OK, here’s the scenario: It takes place now, during the pandemic. A germophobe is afraid to leave his house, but he has run out of food. His phone is broken, and he can’t order anything online, because FreshDirect and all the other food-delivery services never have an empty slot. You take it from there. What happens next? OK, so here’s this guy, right? He’s afraid to go out. I mean, he’s really afraid to go out, because the virus is everywhere. This guy is washing his hands compulsively. He keeps imagining these germs crawling all over his hands and up his arms, and he’s thinking: Well, the house is pretty good. I Lysol-ed everything and I’m wearing my gloves, but I’m so, so hungry. What am I going to do for food? Then he looks around, and he says to his dog: ‘‘Fido. Come here, Fido.’’ ...

https://www.nytimes.com/interactive/2020/04/27/magazine/stephen-king-interview.html
 
Watched Carrie again last night. Holds up well, especially Piper Laurie as the crazes mother, even an otherwise mundane scene like her chopping vegetables and then continuing to chop the board can be really disturbing. I still feel that the car with the bullies being forced to crash and ignite was done too quickly, still good though. The hand! That arm emerging from the grave! Maybe the hairstlyes were the most terrifying thing in the film!
 
Hearts In Atlantis: One of those whimsical Stephen King stories where a character is starkly reminded of his youth by a death. In this case the youthful experiences are bittersweet: first love, standing up to a bully, losing the first love by having to move. Also a tale of a psychic on the run from shady figures. All happening in late 1960 on the cusp of the Kennedy era. A moving film, fantasy and coming of age rather than horror. Directed by Scott Hicks from a screenplay by William Goldman. 8/10. On Netflix.

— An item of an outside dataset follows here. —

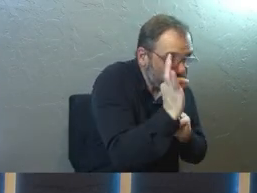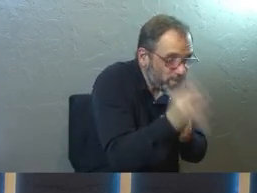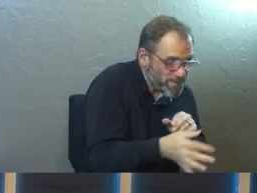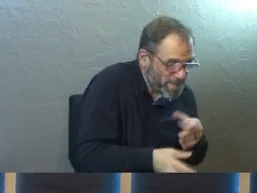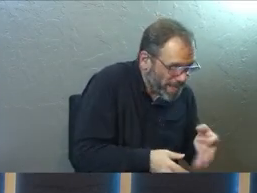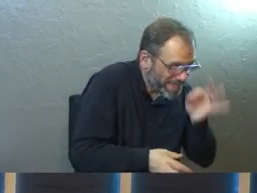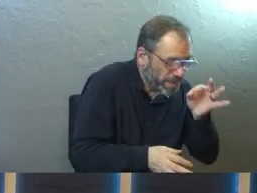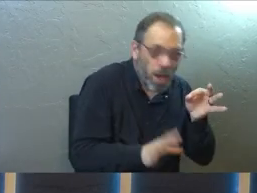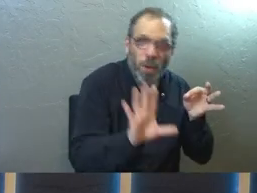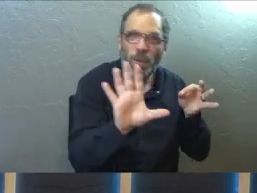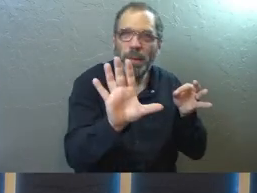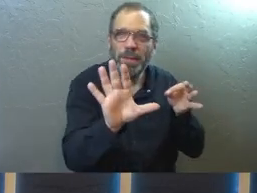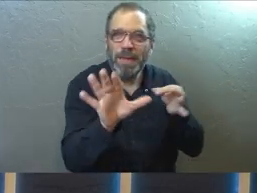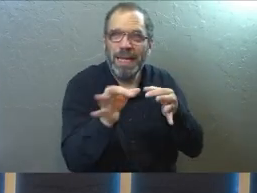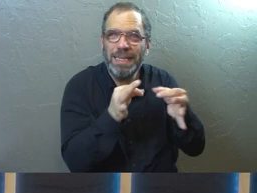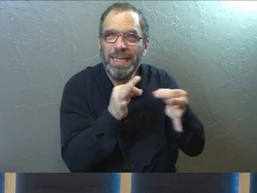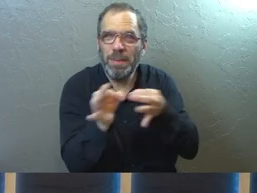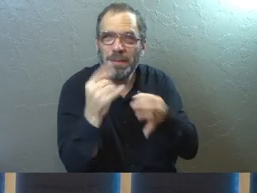And let me qualify that.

https://www.imdb.com/title/tt0252501/
 
Mr King doesn't do podcasts as a rule, but he's done this one, The Kingcast from Fangoria:
Link

Apparently he had heard a few episodes and liked them, so granted them an interview. They tried to ask him about stuff he doesn't usually get asked about, and do pretty well. It's worth it for the discussion of Revival, one of his best latter day books. There's also stuff about The Dark Tower's ending, so there are a couple of major spoilers. And he reveals what the book he's just finished writing is!